According to Dr. Rybin, deputy head at the Department of Dielectric and Semiconductor Photonics, BICs concept can be explained like this: a ball is rolling across a plain surface and then falls in a hole. If the ball has enough energy, it can escape from the hole and move forward. Otherwise it stays in the hole. In the same way, an elementary particle can "fall" into a potential hole, which is an area of space. To escape from the area a particle has to reach a certain level of kinetic energy. If it is not enough the particle will fluctuate in this hole or stay in a bound state.
In 1929 John von Neumann and Paul Wigner described necessary conditions for particle’s staying in a bound state even when its energy rate is enough to escape from the hole. This has long been considered as a math peculiarity appearing when solving specific equations. However later it was proved that this phenomenon is much closer to real life — thanks to resonance theory, scientists discovered that one can meet such states in various wave processes like sound waves and surface water waves.
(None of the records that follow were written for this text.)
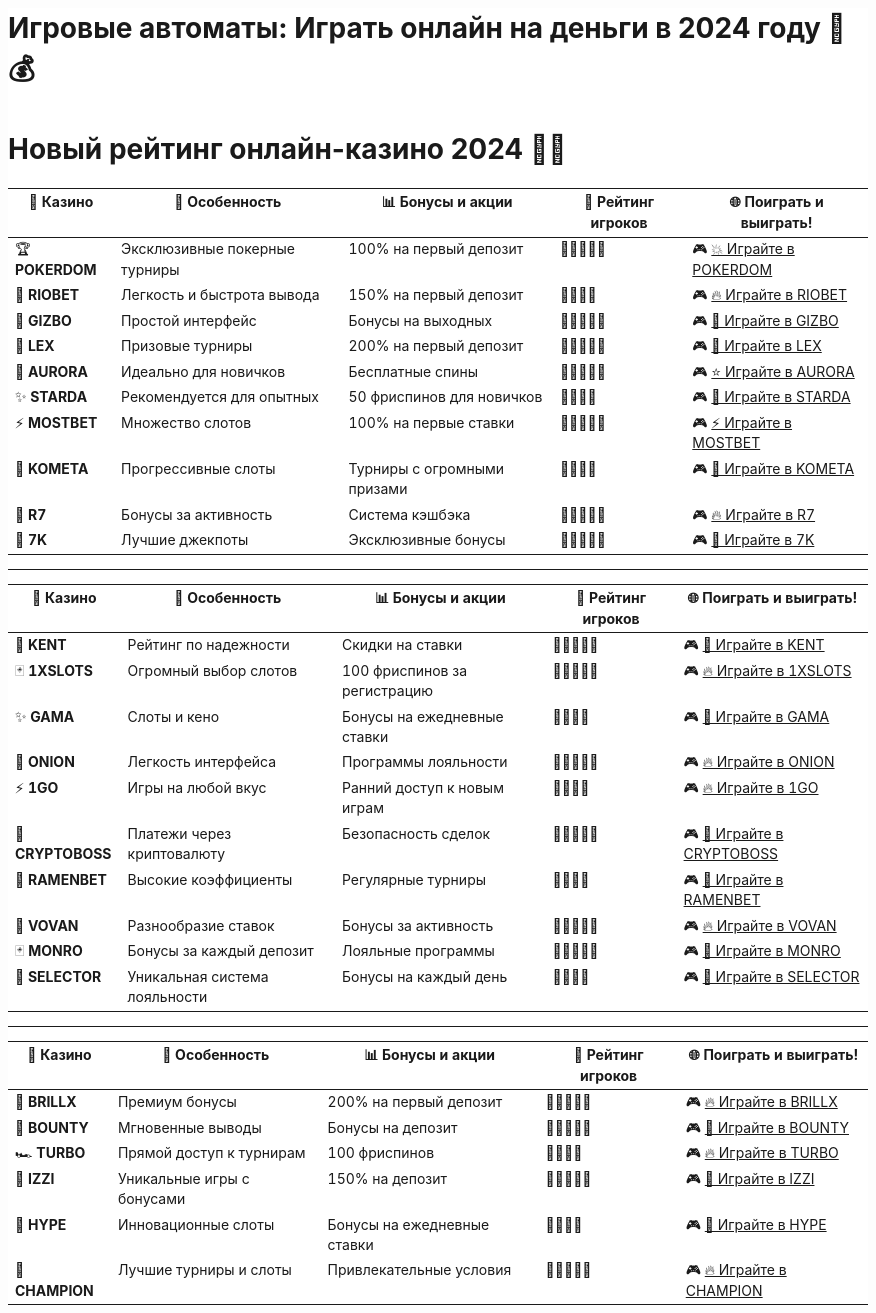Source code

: # Игровые автоматы: Играть онлайн на деньги в 2024 году 🎰💰
# Новый рейтинг онлайн-казино 2024 🚀🎰

| 💎 **Казино**            | 🏅 **Особенность**           | 📊 **Бонусы и акции**      | 🎯 **Рейтинг игроков**      | 🌐 **Поиграть и выиграть!**                                  |
|------------------------|-----------------------------|---------------------------|----------------------------|------------------------------------------------------------|
| 🏆 **POKERDOM**          | Эксклюзивные покерные турниры | 100% на первый депозит    | 🌟🌟🌟🌟🌟                    | 🎮 [💥 Играйте в POKERDOM](https://brandplay.link/Bxg7SC7H) |
| 🌟 **RIOBET**            | Легкость и быстрота вывода   | 150% на первый депозит    | 🌟🌟🌟🌟                      | 🎮 [🔥 Играйте в RIOBET](https://brandplay.link/dtx89f2L)   |
| 💎 **GIZBO**             | Простой интерфейс           | Бонусы на выходных        | 🌟🌟🌟🌟🌟                    | 🎮 [🎯 Играйте в GIZBO](https://gizbo-tea02.com/c8e962e89)  |
| 🎰 **LEX**               | Призовые турниры            | 200% на первый депозит    | 🌟🌟🌟🌟🌟                    | 🎮 [🎯 Играйте в LEX](https://brandplay.link/2HFTmBc8)      |
| 🌌 **AURORA**            | Идеально для новичков       | Бесплатные спины          | 🌟🌟🌟🌟🌟                    | 🎮 [⭐ Играйте в AURORA](https://10trafic-stat2.com/click/668546566bcc6313411604c7/6766/15114/subaccount?promocode=PROMOLB) |
| ✨ **STARDA**            | Рекомендуется для опытных   | 50 фриспинов для новичков | 🌟🌟🌟🌟                      | 🎮 [🌠 Играйте в STARDA](https://brandplay.link/cpFQbWKn)    |
| ⚡ **MOSTBET**           | Множество слотов            | 100% на первые ставки     | 🌟🌟🌟🌟🌟                    | 🎮 [⚡ Играйте в MOSTBET](https://ktbtis024ifqfn0mst.com/beQs) |
| 🚀 **KOMETA**            | Прогрессивные слоты         | Турниры с огромными призами | 🌟🌟🌟🌟                      | 🎮 [🌠 Играйте в KOMETA](https://brandplay.link/tLG15CCb)    |
| 💎 **R7**                | Бонусы за активность        | Система кэшбэка           | 🌟🌟🌟🌟🌟                    | 🎮 [🔥 Играйте в R7](https://brandplay.link/zPmNmTWG)       |
| 🎴 **7K**                | Лучшие джекпоты             | Эксклюзивные бонусы       | 🌟🌟🌟🌟🌟                    | 🎮 [🎲 Играйте в 7K](https://brandplay.link/dd46bNgD)       |

---

| 💎 **Казино**            | 🏅 **Особенность**           | 📊 **Бонусы и акции**      | 🎯 **Рейтинг игроков**      | 🌐 **Поиграть и выиграть!**                                  |
|------------------------|-----------------------------|---------------------------|----------------------------|------------------------------------------------------------|
| 🎩 **KENT**             | Рейтинг по надежности       | Скидки на ставки           | 🌟🌟🌟🌟🌟                    | 🎮 [🎯 Играйте в KENT](https://brandplay.link/tj7BwCb4)     |
| 🃏 **1XSLOTS**          | Огромный выбор слотов       | 100 фриспинов за регистрацию | 🌟🌟🌟🌟🌟                    | 🎮 [🔥 Играйте в 1XSLOTS](https://brandplay.link/R4xfxqdm)   |
| ✨ **GAMA**             | Слоты и кено                | Бонусы на ежедневные ставки | 🌟🌟🌟🌟                      | 🎮 [🎯 Играйте в GAMA](https://brandplay.link/zrZpLFTP)     |
| 🧅 **ONION**            | Легкость интерфейса         | Программы лояльности       | 🌟🌟🌟🌟🌟                    | 🎮 [🔥 Играйте в ONION](https://obclk001-2d.top/click?offer_id=986&partner_id=10542&landing_id=1798&utm_medium=affiliate&sub_1=oncasino3) |
| ⚡ **1GO**              | Игры на любой вкус          | Ранний доступ к новым играм | 🌟🌟🌟🌟                      | 🎮 [🔥 Играйте в 1GO](https://1go-ircp01.com/ce015f410)      |
| 💎 **CRYPTOBOSS**      | Платежи через криптовалюту  | Безопасность сделок        | 🌟🌟🌟🌟🌟                    | 🎮 [🌠 Играйте в CRYPTOBOSS](https://cryptobossc.online/d847bcfa9) |
| 🍜 **RAMENBET**        | Высокие коэффициенты        | Регулярные турниры         | 🌟🌟🌟🌟                      | 🎮 [🎯 Играйте в RAMENBET](https://get.saltyram.com/ru/registration?apkpop=0&partner=p24970p3296034p5526) |
| 🌟 **VOVAN**            | Разнообразие ставок         | Бонусы за активность       | 🌟🌟🌟🌟🌟                    | 🎮 [🔥 Играйте в VOVAN](https://vovan.site/d098ab058)       |
| 🃏 **MONRO**            | Бонусы за каждый депозит    | Лояльные программы         | 🌟🌟🌟🌟🌟                    | 🎮 [🎯 Играйте в MONRO](https://mnr-ircp01.com/c3ce72a2c)    |
| 🎯 **SELECTOR**         | Уникальная система лояльности | Бонусы на каждый день     | 🌟🌟🌟🌟                      | 🎮 [🌠 Играйте в SELECTOR](https://gosel.kim/SELVK)         |

---

| 💎 **Казино**            | 🏅 **Особенность**           | 📊 **Бонусы и акции**      | 🎯 **Рейтинг игроков**      | 🌐 **Поиграть и выиграть!**                                  |
|------------------------|-----------------------------|---------------------------|----------------------------|------------------------------------------------------------|
| 💎 **BRILLX**           | Премиум бонусы              | 200% на первый депозит    | 🌟🌟🌟🌟🌟                    | 🎮 [🔥 Играйте в BRILLX](https://brillx.uno/BRIVK)          |
| 🎁 **BOUNTY**           | Мгновенные выводы           | Бонусы на депозит         | 🌟🌟🌟🌟🌟                    | 🎮 [🎯 Играйте в BOUNTY](https://bounty-casino.de/BOVK)     |
| 🏎️ **TURBO**            | Прямой доступ к турнирам    | 100 фриспинов             | 🌟🌟🌟🌟                      | 🎮 [🔥 Играйте в TURBO](https://turbo-casino.mx/TURVK)      |
| 🎲 **IZZI**             | Уникальные игры с бонусами  | 150% на депозит           | 🌟🌟🌟🌟🌟                    | 🎮 [🎯 Играйте в IZZI](https://izzi-fr03.com/ca7c8a7b7)      |
| 🌟 **HYPE**             | Инновационные слоты         | Бонусы на ежедневные ставки | 🌟🌟🌟🌟                      | 🎮 [🌠 Играйте в HYPE](https://hypekaz.com/dc2f44ad0)       |
| 🏅 **CHAMPION**         | Лучшие турниры и слоты      | Привлекательные условия   | 🌟🌟🌟🌟🌟                    | 🎮 [🔥 Играйте в CHAMPION](https://champcasino.ink/pobeda/doa-hats?p80412p305331p112c) |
In the article Mikhail Rybin and Yuri Kivshar, head of the Nonlinear Physics Centre of the Australian National University and research director at ITMO’s International Research Center for Nanophotonics and Metamaterials, mention one of the applications of such a phenomenon as bound states in the continuum (BICs) used by Ashok Kodigala, Thomas Lepetit, Qing Gu and their colleagues to create a new infrared laser.
When generating laser emission, resonators are usually used (for instance, 2 parallel mirrors). The resonator makes light waves move through the active medium and at the same time increases the intensity level. However there is no perfect mirror; that is why light "disappears" from this structure. BICs allows localizing and increasing resonance.
"Usually to confine light, mirrors, total internal reflection effect and various periodical structures are used. The effective light confining requires large devices. Using bound states in the continuum, one can create compact lasers. Ashok Kodigala and his colleagues made a structure — its size is 10*10 micron, and altitude equal to 300 nanometers. It is very small, as it is an important step towards miniature light sources for needs of nano-photonics," explains Mikhail Rybin.
According to Dr. Rybin and Professor Kivshar, the results achieved by these American scientists, can be applied to the design of optical nano-antennas, optical computing and bio sensing. The new laser can radiate light waves equal to 1,550 nanometers — such a wavelength is typically used in optical communications. It means that a new type of laser emission has various applications.